U.S. Congressman John Lewis fights for social justice

MEMPHIS, Tenn. — U.S. Congressman John Lewis (D) Georgia annually travels to Alabama, to commemorate "Bloody Sunday." The 1965 march from Selma to Montgomery, Alabama was done by non-violent protesters.

The moment was met with heavy resistance from law enforcement as they tried to cross the Edmund Pettus Bridge.

This year, he brought the so-called pilgrimage to Alabama to Memphis, for a visit to the National Civil Rights Museum.

With this being the 50th year since the assassination of Dr. Martin Luther King, Jr., Lewis decided to make Memphis the first stop on the "pilgrimage." King was killed on April 4th, 1968 at the Lorraine Motel.

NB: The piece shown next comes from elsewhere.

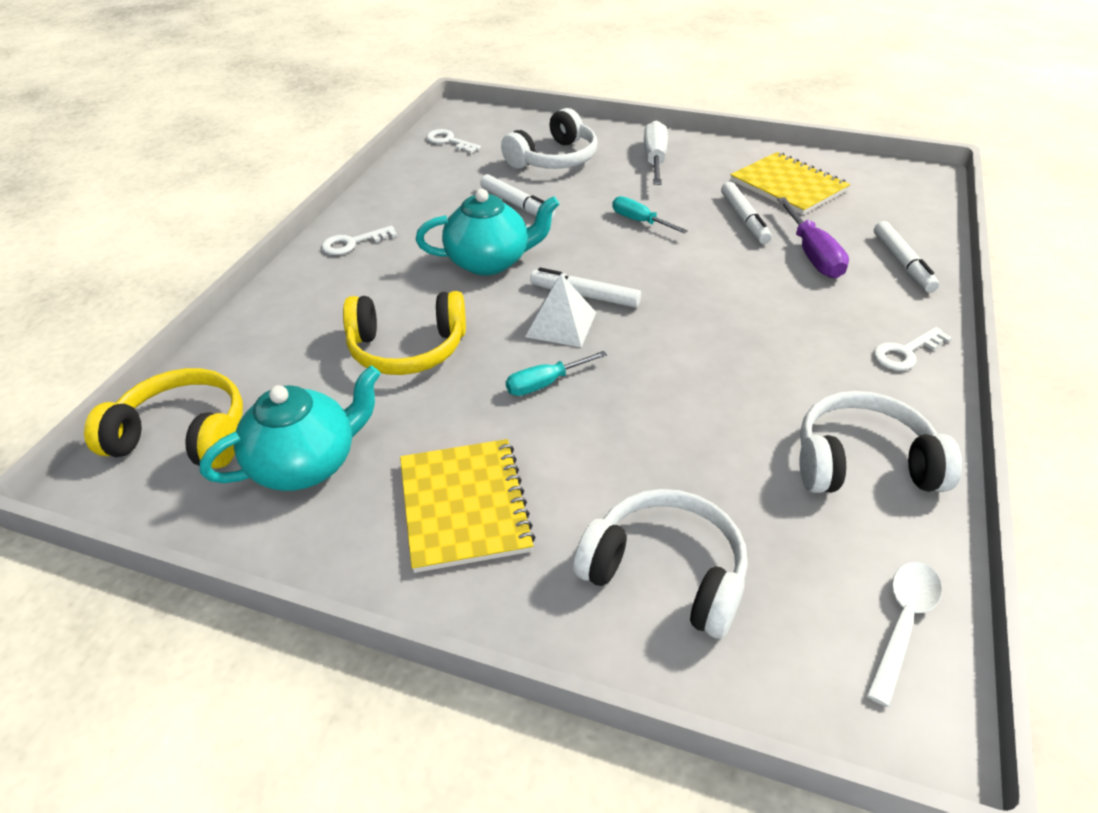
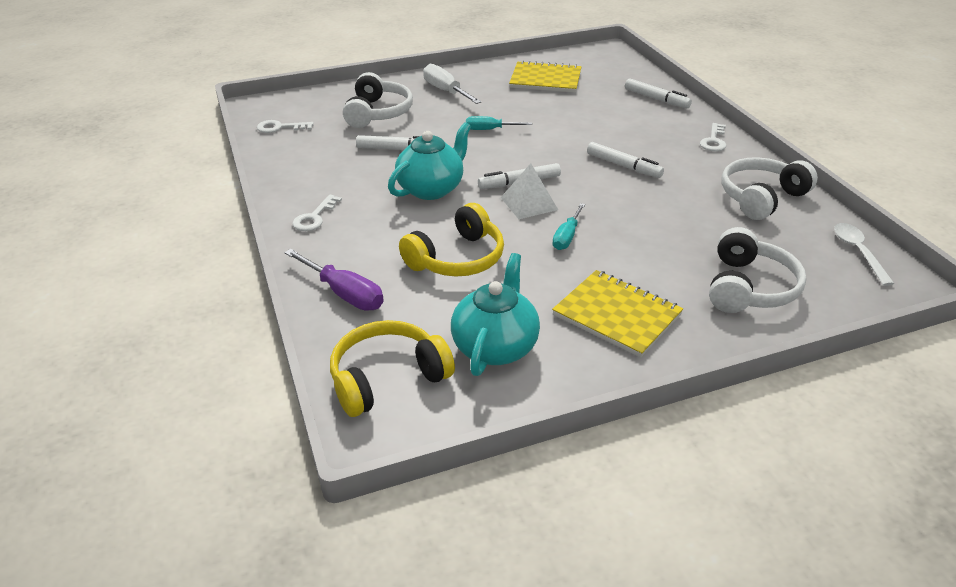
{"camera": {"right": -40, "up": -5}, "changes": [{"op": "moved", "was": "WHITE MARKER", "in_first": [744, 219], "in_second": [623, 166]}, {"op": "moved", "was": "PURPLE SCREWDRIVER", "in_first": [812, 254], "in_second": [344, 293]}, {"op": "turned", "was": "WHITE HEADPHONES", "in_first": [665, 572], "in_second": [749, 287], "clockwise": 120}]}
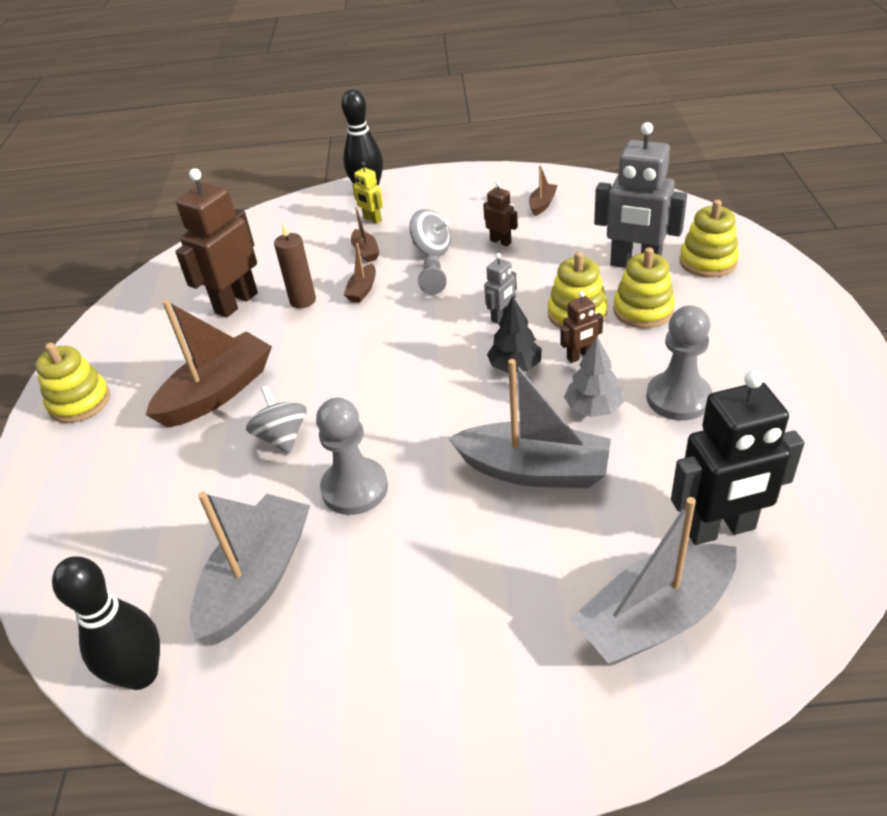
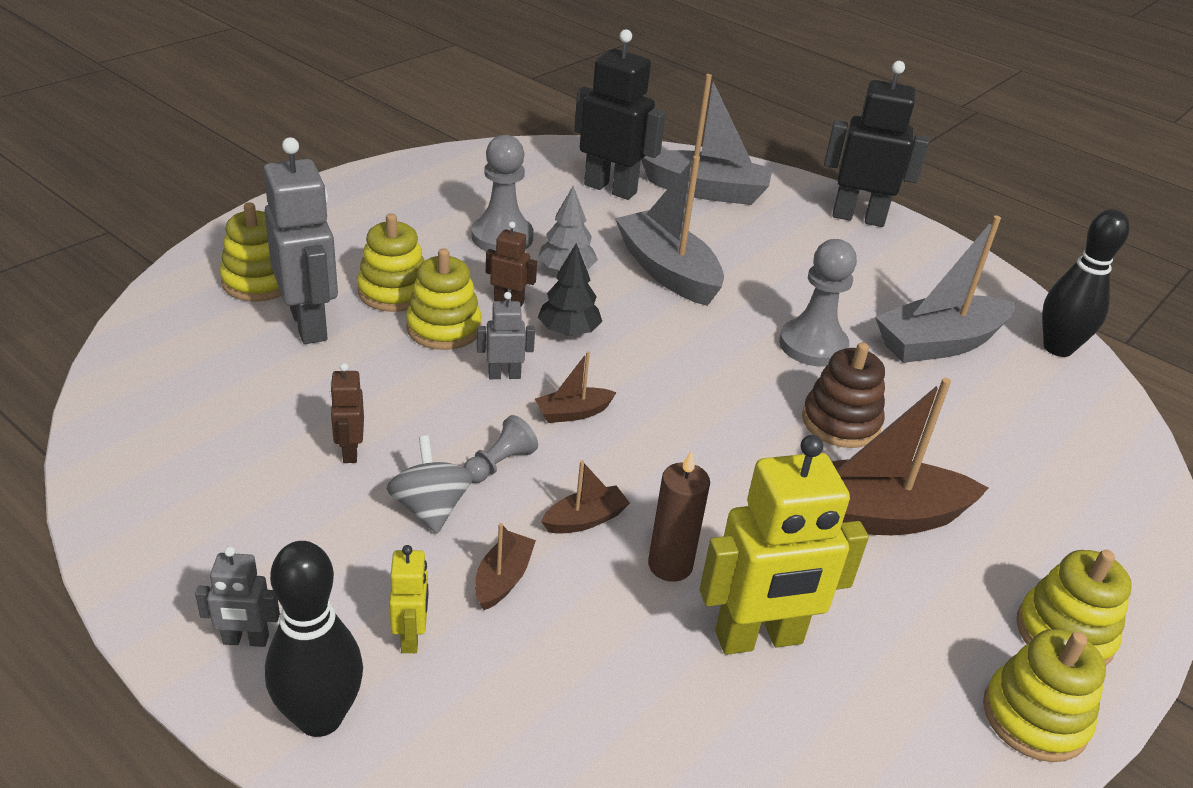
{"camera": {"right": -145, "up": -5}, "changes": [{"op": "added", "now": "GREY ROBOT", "in_second": [246, 640]}, {"op": "added", "now": "BLACK ROBOT", "in_second": [858, 217]}, {"op": "added", "now": "YELLOW STACKING TOY", "in_second": [1034, 717]}, {"op": "moved", "was": "BROWN BOAT", "in_first": [542, 204], "in_second": [573, 413]}, {"op": "replaced", "was": "GREY SPINNING TOP", "now": "BROWN STACKING TOY", "in_first": [282, 437], "in_second": [840, 422]}, {"op": "recoloured", "was": "BROWN ROBOT", "now": "YELLOW ROBOT", "in_first": [236, 303], "in_second": [759, 639]}]}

"He inspired me to stand up, to speak up and to never give up," Lewis said.

Lewis brought about 30 members of congress with him to Memphis.

Organizers of the Memphis stop were hoping republican and democratic leaders would learn something about Dr. King's approach through documents, displays and videos at the National Civil Rights Museum.

"When he died, I think something died in all of us," Lewis said.  "Something died in America.  And each day I think we must find a way to dream the dreams that he dreamed.

Among the congressional attendees was Senator Lamar Alexander, the republican from Tennessee, who stood next to Lewis during a ceremonial wreath laying, beneath the balcony where Dr. King was killed.

"We have a long way to go, but we should not, as Ben Hooks used to say, our country is a work in progress, and the progress we've made, owes so much to John Lewis and the sanitation workers and the heroes of Memphis," Alexander said.

The "pilgrimage" will conclude in Alabama this weekend.